For some, isolation has opened up new opportunities to discover a passion for home renovation or gardening. One can only watch so much tv, after all. Garden centres have sold out of stock as people started home veggie gardens and chook runs. I did wonder if some people knew how long you actually have to wait before you can pick veggies or collect eggs. Even my sister-in-law, who has never shown the slightest interest in gardening, has suddenly been bitten by the gardening bug. We were all a bit surprised at that!
It has been suggested that Covid 19 and isolation will renew an appreciation for suburban life. Apparently some people are already showing an interest in moving out into the regional areas, away from the hustle and bustle of the city. The perils of living in concrete jungles with overcrowded public transport and limited green space have been brought home during this pandemic. In fact, this is exactly what happened after the Spanish Flu epidemic. Creating a garden around the suburban home became quite popular as it gave people a sense of living in the country. The natural open spaces of the country, teeming with birdlife, and a variety of plant life was viewed as a far healthier environment. A home garden felt healthy. Safe. It created a buffer between the family home and the world outside.

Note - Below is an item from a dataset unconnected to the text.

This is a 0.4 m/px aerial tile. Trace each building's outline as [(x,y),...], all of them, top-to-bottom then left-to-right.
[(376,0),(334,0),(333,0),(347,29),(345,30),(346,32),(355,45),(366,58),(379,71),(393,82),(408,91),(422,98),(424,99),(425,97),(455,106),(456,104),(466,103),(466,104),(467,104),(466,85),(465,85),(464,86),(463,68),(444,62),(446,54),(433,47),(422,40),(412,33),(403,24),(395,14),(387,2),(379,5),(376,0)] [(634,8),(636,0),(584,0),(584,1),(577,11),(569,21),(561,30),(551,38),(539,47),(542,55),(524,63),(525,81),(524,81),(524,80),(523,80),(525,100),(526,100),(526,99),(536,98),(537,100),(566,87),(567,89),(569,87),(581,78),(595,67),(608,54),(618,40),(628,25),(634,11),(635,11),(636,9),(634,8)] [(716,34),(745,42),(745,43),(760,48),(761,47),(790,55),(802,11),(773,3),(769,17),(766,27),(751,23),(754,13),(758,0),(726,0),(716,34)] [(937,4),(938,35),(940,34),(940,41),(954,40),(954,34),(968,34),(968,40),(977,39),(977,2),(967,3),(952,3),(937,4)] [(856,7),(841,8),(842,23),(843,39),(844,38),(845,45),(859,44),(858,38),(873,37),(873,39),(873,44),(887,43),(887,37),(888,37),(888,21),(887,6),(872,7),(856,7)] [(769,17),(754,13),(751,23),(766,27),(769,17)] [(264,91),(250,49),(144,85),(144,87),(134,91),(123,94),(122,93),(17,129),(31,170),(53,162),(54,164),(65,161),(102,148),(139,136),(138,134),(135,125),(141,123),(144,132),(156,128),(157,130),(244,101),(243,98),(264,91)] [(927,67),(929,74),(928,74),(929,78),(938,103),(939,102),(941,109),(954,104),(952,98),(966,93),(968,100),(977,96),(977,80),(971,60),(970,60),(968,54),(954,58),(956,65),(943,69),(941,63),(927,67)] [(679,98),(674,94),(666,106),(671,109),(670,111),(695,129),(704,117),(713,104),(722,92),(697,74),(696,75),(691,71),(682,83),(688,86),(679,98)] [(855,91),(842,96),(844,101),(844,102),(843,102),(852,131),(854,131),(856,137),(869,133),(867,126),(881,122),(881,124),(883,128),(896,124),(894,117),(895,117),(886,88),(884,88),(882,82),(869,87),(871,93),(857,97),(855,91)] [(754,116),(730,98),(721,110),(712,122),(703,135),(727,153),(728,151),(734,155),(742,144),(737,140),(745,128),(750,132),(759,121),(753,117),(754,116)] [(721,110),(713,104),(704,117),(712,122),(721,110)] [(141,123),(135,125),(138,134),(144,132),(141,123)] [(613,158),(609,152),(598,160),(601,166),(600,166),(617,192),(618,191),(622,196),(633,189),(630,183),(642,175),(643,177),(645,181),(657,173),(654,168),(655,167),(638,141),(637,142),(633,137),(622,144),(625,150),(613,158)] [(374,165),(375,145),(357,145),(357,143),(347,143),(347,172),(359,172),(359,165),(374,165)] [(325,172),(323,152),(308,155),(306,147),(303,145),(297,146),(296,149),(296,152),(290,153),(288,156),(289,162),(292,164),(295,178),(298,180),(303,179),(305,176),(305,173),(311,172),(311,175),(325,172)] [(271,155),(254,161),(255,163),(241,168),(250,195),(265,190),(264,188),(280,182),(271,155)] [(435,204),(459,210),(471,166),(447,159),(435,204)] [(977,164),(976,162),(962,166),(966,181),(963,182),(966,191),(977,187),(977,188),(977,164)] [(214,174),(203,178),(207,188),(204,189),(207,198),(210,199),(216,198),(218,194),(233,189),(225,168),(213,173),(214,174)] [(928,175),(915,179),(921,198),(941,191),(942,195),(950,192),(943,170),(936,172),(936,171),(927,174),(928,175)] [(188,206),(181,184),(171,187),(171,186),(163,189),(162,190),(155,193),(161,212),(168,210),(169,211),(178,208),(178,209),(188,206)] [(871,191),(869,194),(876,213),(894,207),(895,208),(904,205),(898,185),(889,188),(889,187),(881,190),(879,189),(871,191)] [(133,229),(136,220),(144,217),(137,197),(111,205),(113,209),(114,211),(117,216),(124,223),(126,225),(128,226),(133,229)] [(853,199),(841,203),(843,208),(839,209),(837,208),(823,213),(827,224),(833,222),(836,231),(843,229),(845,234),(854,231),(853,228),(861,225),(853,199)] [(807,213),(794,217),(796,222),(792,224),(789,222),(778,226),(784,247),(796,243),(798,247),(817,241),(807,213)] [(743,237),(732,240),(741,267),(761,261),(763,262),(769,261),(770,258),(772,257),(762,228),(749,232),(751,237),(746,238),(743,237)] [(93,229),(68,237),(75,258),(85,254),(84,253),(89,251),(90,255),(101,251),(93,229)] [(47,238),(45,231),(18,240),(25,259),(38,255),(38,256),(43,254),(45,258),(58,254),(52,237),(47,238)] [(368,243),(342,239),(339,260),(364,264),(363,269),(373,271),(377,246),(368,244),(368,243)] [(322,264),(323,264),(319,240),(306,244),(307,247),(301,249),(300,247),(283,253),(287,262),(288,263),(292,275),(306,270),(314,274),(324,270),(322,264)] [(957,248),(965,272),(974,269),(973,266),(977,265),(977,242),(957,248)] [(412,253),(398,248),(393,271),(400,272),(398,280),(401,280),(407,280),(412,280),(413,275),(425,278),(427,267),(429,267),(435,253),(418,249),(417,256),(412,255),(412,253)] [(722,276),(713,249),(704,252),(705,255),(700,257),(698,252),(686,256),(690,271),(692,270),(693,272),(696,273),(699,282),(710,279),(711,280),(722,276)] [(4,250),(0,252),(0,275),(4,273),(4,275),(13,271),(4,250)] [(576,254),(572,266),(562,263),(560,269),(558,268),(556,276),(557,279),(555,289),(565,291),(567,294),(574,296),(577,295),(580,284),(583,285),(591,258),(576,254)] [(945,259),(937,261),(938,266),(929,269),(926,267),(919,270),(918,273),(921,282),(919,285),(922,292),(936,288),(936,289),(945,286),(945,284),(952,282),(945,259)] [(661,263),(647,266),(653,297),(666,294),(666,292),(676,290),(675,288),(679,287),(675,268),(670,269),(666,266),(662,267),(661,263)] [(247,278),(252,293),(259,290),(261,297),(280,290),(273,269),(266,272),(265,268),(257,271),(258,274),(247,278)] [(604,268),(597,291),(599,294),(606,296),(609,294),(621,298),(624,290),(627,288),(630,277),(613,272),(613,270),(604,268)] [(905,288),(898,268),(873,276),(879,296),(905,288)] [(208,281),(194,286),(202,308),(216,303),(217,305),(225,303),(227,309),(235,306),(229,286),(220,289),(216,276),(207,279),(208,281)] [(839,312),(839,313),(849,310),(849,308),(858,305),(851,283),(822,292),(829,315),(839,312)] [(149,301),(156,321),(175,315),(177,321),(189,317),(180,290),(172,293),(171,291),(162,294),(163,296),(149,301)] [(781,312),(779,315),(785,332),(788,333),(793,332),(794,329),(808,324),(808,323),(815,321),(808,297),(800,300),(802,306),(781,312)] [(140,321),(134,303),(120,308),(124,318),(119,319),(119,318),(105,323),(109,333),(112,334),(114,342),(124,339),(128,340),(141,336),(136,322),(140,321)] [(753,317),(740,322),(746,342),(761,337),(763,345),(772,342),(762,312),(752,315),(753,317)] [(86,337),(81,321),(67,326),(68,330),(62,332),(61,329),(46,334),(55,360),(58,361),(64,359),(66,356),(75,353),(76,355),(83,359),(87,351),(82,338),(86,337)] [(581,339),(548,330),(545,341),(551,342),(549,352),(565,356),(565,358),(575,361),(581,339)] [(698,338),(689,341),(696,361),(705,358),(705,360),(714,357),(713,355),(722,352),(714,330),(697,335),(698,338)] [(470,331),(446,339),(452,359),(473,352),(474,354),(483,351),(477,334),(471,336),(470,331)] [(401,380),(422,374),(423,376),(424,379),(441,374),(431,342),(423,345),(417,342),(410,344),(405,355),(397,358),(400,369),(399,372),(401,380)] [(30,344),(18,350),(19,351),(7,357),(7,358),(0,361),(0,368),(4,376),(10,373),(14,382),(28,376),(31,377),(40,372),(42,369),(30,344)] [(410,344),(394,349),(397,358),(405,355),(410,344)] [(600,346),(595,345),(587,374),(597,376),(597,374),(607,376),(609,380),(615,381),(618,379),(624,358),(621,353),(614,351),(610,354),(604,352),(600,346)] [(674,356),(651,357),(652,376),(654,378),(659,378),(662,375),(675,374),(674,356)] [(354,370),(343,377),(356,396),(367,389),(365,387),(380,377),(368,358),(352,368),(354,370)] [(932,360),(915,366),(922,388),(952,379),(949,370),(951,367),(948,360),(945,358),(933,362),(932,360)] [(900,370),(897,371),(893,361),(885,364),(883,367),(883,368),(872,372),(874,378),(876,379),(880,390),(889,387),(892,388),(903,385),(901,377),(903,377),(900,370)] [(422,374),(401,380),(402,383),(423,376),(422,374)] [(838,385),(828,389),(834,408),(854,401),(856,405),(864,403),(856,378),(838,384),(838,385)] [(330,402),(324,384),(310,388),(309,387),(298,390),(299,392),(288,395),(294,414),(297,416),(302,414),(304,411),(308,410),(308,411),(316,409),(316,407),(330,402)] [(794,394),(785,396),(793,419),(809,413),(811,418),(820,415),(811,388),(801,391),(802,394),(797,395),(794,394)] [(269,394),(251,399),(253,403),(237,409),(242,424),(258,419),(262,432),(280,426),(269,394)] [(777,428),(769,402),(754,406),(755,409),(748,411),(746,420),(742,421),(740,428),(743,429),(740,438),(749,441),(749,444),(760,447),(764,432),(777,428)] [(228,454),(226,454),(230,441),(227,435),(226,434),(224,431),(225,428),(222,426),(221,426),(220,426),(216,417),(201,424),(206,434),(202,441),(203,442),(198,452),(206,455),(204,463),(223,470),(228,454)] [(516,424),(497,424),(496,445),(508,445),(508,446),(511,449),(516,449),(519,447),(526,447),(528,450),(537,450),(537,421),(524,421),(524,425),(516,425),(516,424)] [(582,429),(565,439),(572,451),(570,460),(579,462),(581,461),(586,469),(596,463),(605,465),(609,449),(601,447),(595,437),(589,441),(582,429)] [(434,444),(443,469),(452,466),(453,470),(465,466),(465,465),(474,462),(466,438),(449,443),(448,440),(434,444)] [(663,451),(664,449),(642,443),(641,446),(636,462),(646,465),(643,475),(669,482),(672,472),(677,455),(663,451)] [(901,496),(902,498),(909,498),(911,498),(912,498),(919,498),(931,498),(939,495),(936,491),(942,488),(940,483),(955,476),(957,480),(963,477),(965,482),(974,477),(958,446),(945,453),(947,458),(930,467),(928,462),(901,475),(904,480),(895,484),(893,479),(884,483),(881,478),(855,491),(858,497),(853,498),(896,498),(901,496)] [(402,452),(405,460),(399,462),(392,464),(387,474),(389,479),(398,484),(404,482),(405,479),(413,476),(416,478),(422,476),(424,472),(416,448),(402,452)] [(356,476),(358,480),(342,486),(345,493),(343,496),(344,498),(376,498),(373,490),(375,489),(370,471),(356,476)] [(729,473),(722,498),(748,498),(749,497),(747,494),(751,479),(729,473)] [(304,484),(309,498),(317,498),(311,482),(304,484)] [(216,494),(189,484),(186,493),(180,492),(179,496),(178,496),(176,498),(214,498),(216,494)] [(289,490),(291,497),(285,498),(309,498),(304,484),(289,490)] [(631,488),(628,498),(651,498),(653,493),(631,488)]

Our gardening project had been put on hold while we were waiting for a boundary fence to be replaced, but I have been delighted to be finally reunited with my garden children. Gardens are becoming a lot more than just plants. Architectural features, such as gazebos, arbors and arches are becoming just as important. Garden sculptures and decor are also becoming popular. No longer does art have to be indoors. We can take the art to the outdoors.
My Bubbling Boy sits in my front garden, drinking away, while also providing a lovely place in the shade for the birds to splash around. I have always loved the idea of a water feature. The sound of water trickling and bubbling is so calming. And even better, the water fountain runs on a solar pump.
Tucked into the corners of the herb garden are my Little Readers. Accompanied by their faithful companions, these two love to wile the day away with a good book. We readers are always on the lookout for a quiet little niche in which to spend many happy hours reading away. How could I resist?
And finally, in the shade under the big tree out the back are my two adorable Bench Sitters. A sturdy garden bench in the shade is the perfect place for a little peace and quiet, to listen to the birds and watch the butterflies visit the flowers. Will there be some additions to the outdoor family? Maybe. For now they bring a smile to my face whenever I walk out the door.
Our gardens are becoming much more than just a buffer between our home and the outside world. They are becoming an extension to our home, a place where we can relax, play and socialise, a thriving natural community. In these anxiety inducing times, a little bit of the country can help to restore some peace, health and joy.